Skip subnavigation and go to article content

Moving Towards Statistical Machines in Health Sciences

Berkeley Public Health Brown Bag Talk, November 10 2020

Alan Hubbard: Moving Towards Statistical Machines in Health Sciences

Recent years have seen the rapid rise of the use of data adaptive, machine learning (ML) algorithms in health sciences. Their use has seen some success, but also some reason for caution in how they can be misused. Some of this has to do with the idiosyncratic manner in which ML is deployed, guided less by theory and more by practical metrics (e.g., prediction performance of the algorithm in a test set). Both recently develop methodology/theory has suggested the potential of true statistical machines: algorithms where the required information is inputted including the desired statistical summaries, a button is pressed, and estimation/inference are optimized automatically with little input and “experimentation” by the analyst. The methods to do so represent a break with traditional statistical analysis and its teaching, which require a re-think of how we apply statistical methodology in public health, and how to change the curriculum to better train students to understand these developments. The talk will both present a background in the development of statistical machines, as well as possible future developments, how machines can help to improve reliability of public health science, always with an eye on the public health goals.

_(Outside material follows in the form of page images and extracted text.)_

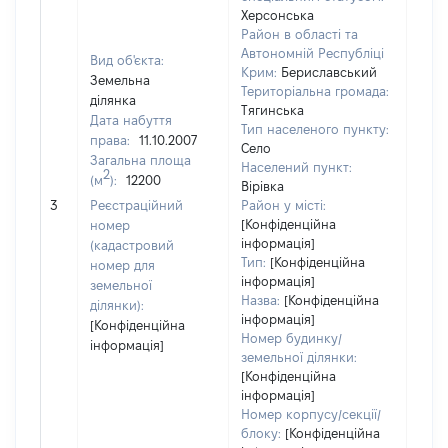
Херсонська
Район в області та
Автономній Республіці
Вид об'єкта:
Крим:
Бериславський
Земельна
Територіальна громада:
ділянка
Тягинська
Дата набуття
Тип населеного пункту:
права:
11.10.2007
Село
Загальна площа
Населений пункт:
2
(м
):
12200
Вірівка
[Не
3
Реєстраційний
Район у місті:
заст
[Конфіденційна
номер
інформація]
(кадастровий
Тип:
[Конфіденційна
номер для
інформація]
земельної
Назва:
[Конфіденційна
ділянки):
інформація]
[Конфіденційна
Номер будинку/
інформація]
земельної ділянки:
[Конфіденційна
інформація]
Номер корпусу/секції/
блоку:
[Конфіденційна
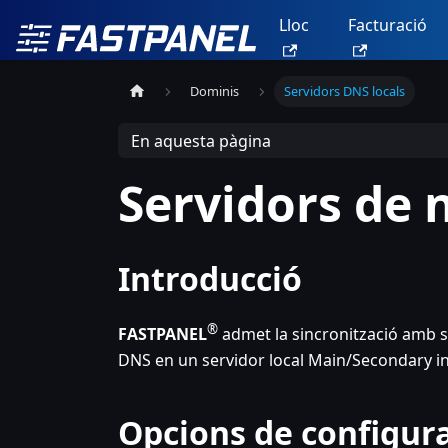
Lloc
Facturació
Dominis
Servidors DNS locals
En aquesta pàgina
Servidors de
Introducció
®
FASTPANEL
admet la sincronització amb s
DNS en un servidor local Main/Secondary in
Opcions de configura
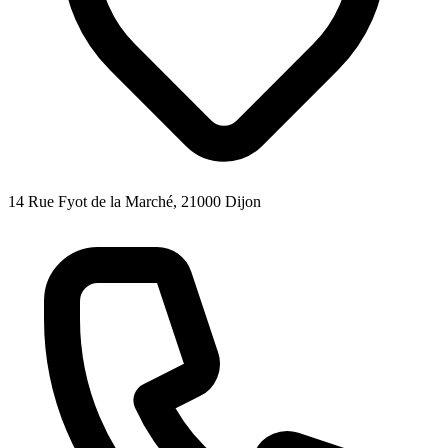
14 Rue Fyot de la Marché, 21000 Dijon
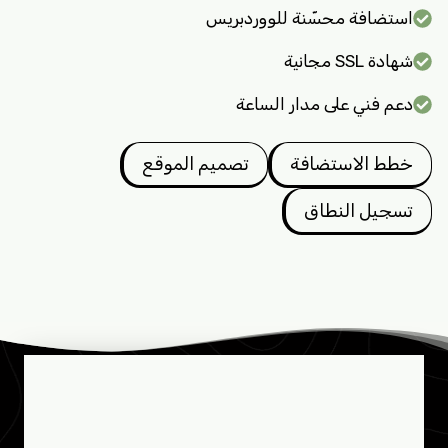
استضافة محسّنة للووردبريس
شهادة SSL مجانية
دعم فني على مدار الساعة
خطط الاستضافة
تصميم الموقع
تسجيل النطاق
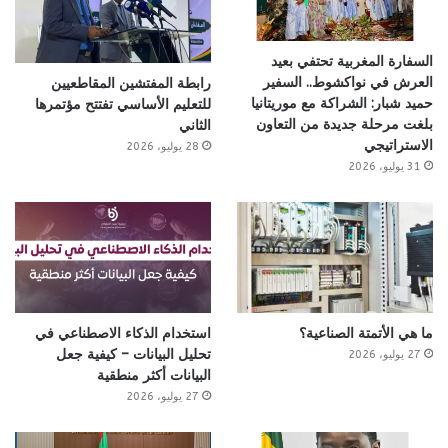
السفارة المغربية تحتفي بعيد
العرش في نواكشوط.. السفير
رابطة المفتشين المقاطعيين
حميد شبار: الشراكة مع موريتانيا
للتعليم الأساسي تفتتح مؤتمرها
بلغت مرحلة جديدة من التعاون
الثاني
الاستراتيجي
28 يوليو، 2026
31 يوليو، 2026
ما هي الأتمتة الصناعية؟
استخدام الذكاء الاصطناعي في
تحليل البيانات – كيفية جعل
27 يوليو، 2026
البيانات أكثر منطقية
27 يوليو، 2026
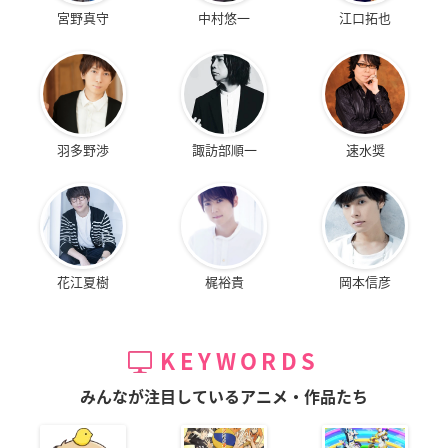
宮野真守
中村悠一
江口拓也
羽多野渉
諏訪部順一
速水奨
花江夏樹
梶裕貴
岡本信彦
KEYWORDS
みんなが注目しているアニメ・作品たち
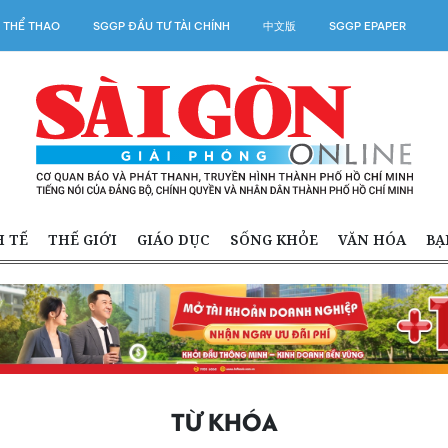
 THỂ THAO
SGGP ĐẦU TƯ TÀI CHÍNH
中文版
SGGP EPAPER
H TẾ
THẾ GIỚI
GIÁO DỤC
SỐNG KHỎE
VĂN HÓA
BẠ
TỪ KHÓA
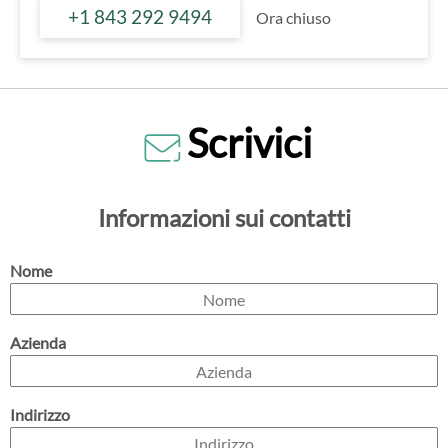
+1 843 292 9494
Ora chiuso
Scrivici
Informazioni sui contatti
Nome
Azienda
Indirizzo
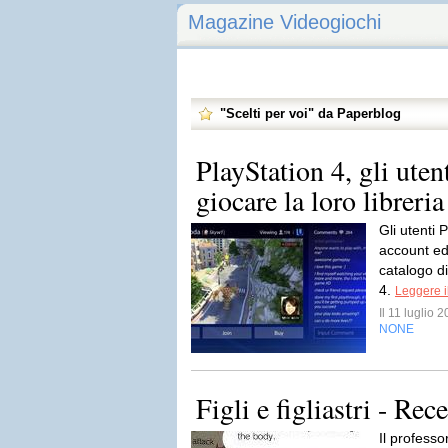
Magazine Videogiochi
"Scelti per voi" da Paperblog
PlayStation 4, gli ute
giocare la loro libreri
Gli utenti
account ed 
catalogo d
4.
Leggere i
Il 11 luglio
NONE
Figli e figliastri - Rec
Il professo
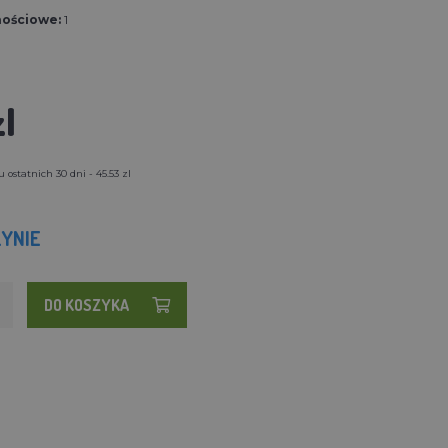
nościowe:
1
l
ostatnich 30 dni - 45.53 zl
YNIE
DO KOSZYKA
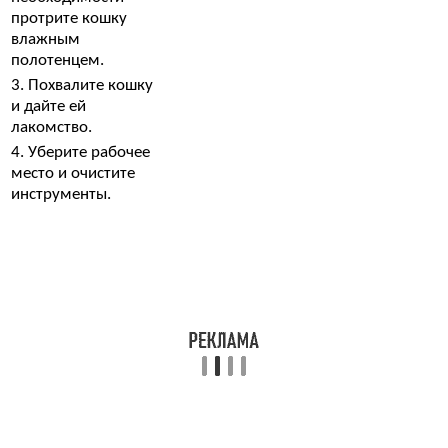
протрите кошку
влажным
полотенцем.
3. Похвалите кошку
и дайте ей
лакомство.
4. Уберите рабочее
место и очистите
инструменты.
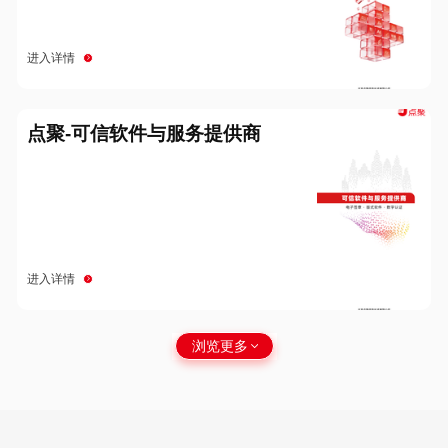
进入详情
点聚-可信软件与服务提供商
进入详情
浏览更多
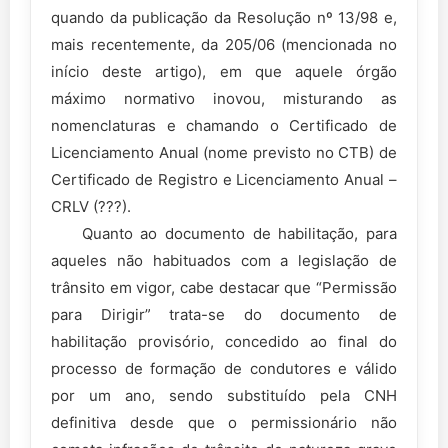
quando da publicação da Resolução nº 13/98 e,
mais recentemente, da 205/06 (mencionada no
início deste artigo), em que aquele órgão
máximo normativo inovou, misturando as
nomenclaturas e chamando o Certificado de
Licenciamento Anual (nome previsto no CTB) de
Certificado de Registro e Licenciamento Anual –
CRLV (???).
Quanto ao documento de habilitação, para
aqueles não habituados com a legislação de
trânsito em vigor, cabe destacar que “Permissão
para Dirigir” trata-se do documento de
habilitação provisório, concedido ao final do
processo de formação de condutores e válido
por um ano, sendo substituído pela CNH
definitiva desde que o permissionário não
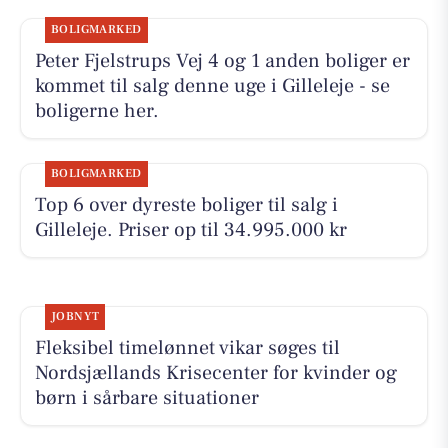
BOLIGMARKED
Peter Fjelstrups Vej 4 og 1 anden boliger er
kommet til salg denne uge i Gilleleje - se
boligerne her.
BOLIGMARKED
Top 6 over dyreste boliger til salg i
Gilleleje. Priser op til 34.995.000 kr
JOBNYT
Fleksibel timelønnet vikar søges til
Nordsjællands Krisecenter for kvinder og
børn i sårbare situationer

Alan Hubbard’s (UC Berkeley Professor of Biostatistics) research focuses on the application of statistics to population studies with emphasis on semi-parametric models in causal inference, as well as applications in high dimensional biology. Applied work ranges from molecular biology of aging, wildlife biology, epidemiology, and infectious disease modeling, but most of his work has focused on semi-parametric estimation and inference with high-dimensional data. He is particularly interested in harnessing machine-learning algorithms and advances in semiparametric causal inference towards machines for optimizing estimation of parameters related to causal inference/variable importance.